• **Exercise details**
Reproduce every line of the records below word for word, keeping the lines in their original order.

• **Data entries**

==================================================

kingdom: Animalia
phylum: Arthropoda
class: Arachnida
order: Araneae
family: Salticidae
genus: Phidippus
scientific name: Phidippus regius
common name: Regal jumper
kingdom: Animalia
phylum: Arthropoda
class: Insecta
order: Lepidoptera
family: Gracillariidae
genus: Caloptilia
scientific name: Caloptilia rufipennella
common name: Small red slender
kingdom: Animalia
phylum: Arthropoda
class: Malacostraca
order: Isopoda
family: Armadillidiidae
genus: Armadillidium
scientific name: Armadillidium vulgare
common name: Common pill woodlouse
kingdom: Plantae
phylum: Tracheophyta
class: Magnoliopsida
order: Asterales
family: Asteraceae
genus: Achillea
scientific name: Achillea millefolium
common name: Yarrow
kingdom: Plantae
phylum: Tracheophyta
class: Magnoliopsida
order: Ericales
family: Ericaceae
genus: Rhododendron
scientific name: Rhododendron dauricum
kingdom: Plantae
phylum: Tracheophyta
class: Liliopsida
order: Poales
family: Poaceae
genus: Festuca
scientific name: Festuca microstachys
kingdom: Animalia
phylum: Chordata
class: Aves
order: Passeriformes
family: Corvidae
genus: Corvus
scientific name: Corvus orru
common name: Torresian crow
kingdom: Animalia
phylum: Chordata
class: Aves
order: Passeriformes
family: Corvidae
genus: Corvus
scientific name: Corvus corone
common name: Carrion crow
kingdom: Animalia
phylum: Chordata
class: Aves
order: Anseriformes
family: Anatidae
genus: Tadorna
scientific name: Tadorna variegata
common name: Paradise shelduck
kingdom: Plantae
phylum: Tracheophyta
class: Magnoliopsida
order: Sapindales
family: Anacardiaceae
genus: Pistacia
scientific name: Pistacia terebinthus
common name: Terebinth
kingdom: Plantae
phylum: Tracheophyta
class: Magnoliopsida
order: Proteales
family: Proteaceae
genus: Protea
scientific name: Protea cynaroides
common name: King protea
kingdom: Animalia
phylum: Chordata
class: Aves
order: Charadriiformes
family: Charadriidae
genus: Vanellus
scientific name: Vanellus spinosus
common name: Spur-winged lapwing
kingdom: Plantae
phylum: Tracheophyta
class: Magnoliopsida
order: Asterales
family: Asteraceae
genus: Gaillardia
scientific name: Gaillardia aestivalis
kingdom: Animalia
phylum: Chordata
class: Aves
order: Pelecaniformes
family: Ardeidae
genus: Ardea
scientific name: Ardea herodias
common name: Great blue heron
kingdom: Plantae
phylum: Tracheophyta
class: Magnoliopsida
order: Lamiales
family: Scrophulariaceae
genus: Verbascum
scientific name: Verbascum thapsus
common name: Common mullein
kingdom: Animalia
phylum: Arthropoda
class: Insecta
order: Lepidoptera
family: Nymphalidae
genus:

==================================================

• **Correct output**
kingdom: Animalia
phylum: Arthropoda
class: Arachnida
order: Araneae
family: Salticidae
genus: Phidippus
scientific name: Phidippus regius
common name: Regal jumper
kingdom: Animalia
phylum: Arthropoda
class: Insecta
order: Lepidoptera
family: Gracillariidae
genus: Caloptilia
scientific name: Caloptilia rufipennella
common name: Small red slender
kingdom: Animalia
phylum: Arthropoda
class: Malacostraca
order: Isopoda
family: Armadillidiidae
genus: Armadillidium
scientific name: Armadillidium vulgare
common name: Common pill woodlouse
kingdom: Plantae
phylum: Tracheophyta
class: Magnoliopsida
order: Asterales
family: Asteraceae
genus: Achillea
scientific name: Achillea millefolium
common name: Yarrow
kingdom: Plantae
phylum: Tracheophyta
class: Magnoliopsida
order: Ericales
family: Ericaceae
genus: Rhododendron
scientific name: Rhododendron dauricum
kingdom: Plantae
phylum: Tracheophyta
class: Liliopsida
order: Poales
family: Poaceae
genus: Festuca
scientific name: Festuca microstachys
kingdom: Animalia
phylum: Chordata
class: Aves
order: Passeriformes
family: Corvidae
genus: Corvus
scientific name: Corvus orru
common name: Torresian crow
kingdom: Animalia
phylum: Chordata
class: Aves
order: Passeriformes
family: Corvidae
genus: Corvus
scientific name: Corvus corone
common name: Carrion crow
kingdom: Animalia
phylum: Chordata
class: Aves
order: Anseriformes
family: Anatidae
genus: Tadorna
scientific name: Tadorna variegata
common name: Paradise shelduck
kingdom: Plantae
phylum: Tracheophyta
class: Magnoliopsida
order: Sapindales
family: Anacardiaceae
genus: Pistacia
scientific name: Pistacia terebinthus
common name: Terebinth
kingdom: Plantae
phylum: Tracheophyta
class: Magnoliopsida
order: Proteales
family: Proteaceae
genus: Protea
scientific name: Protea cynaroides
common name: King protea
kingdom: Animalia
phylum: Chordata
class: Aves
order: Charadriiformes
family: Charadriidae
genus: Vanellus
scientific name: Vanellus spinosus
common name: Spur-winged lapwing
kingdom: Plantae
phylum: Tracheophyta
class: Magnoliopsida
order: Asterales
family: Asteraceae
genus: Gaillardia
scientific name: Gaillardia aestivalis
kingdom: Animalia
phylum: Chordata
class: Aves
order: Pelecaniformes
family: Ardeidae
genus: Ardea
scientific name: Ardea herodias
common name: Great blue heron
kingdom: Plantae
phylum: Tracheophyta
class: Magnoliopsida
order: Lamiales
family: Scrophulariaceae
genus: Verbascum
scientific name: Verbascum thapsus
common name: Common mullein
kingdom: Animalia
phylum: Arthropoda
class: Insecta
order: Lepidoptera
family: Nymphalidae
genus:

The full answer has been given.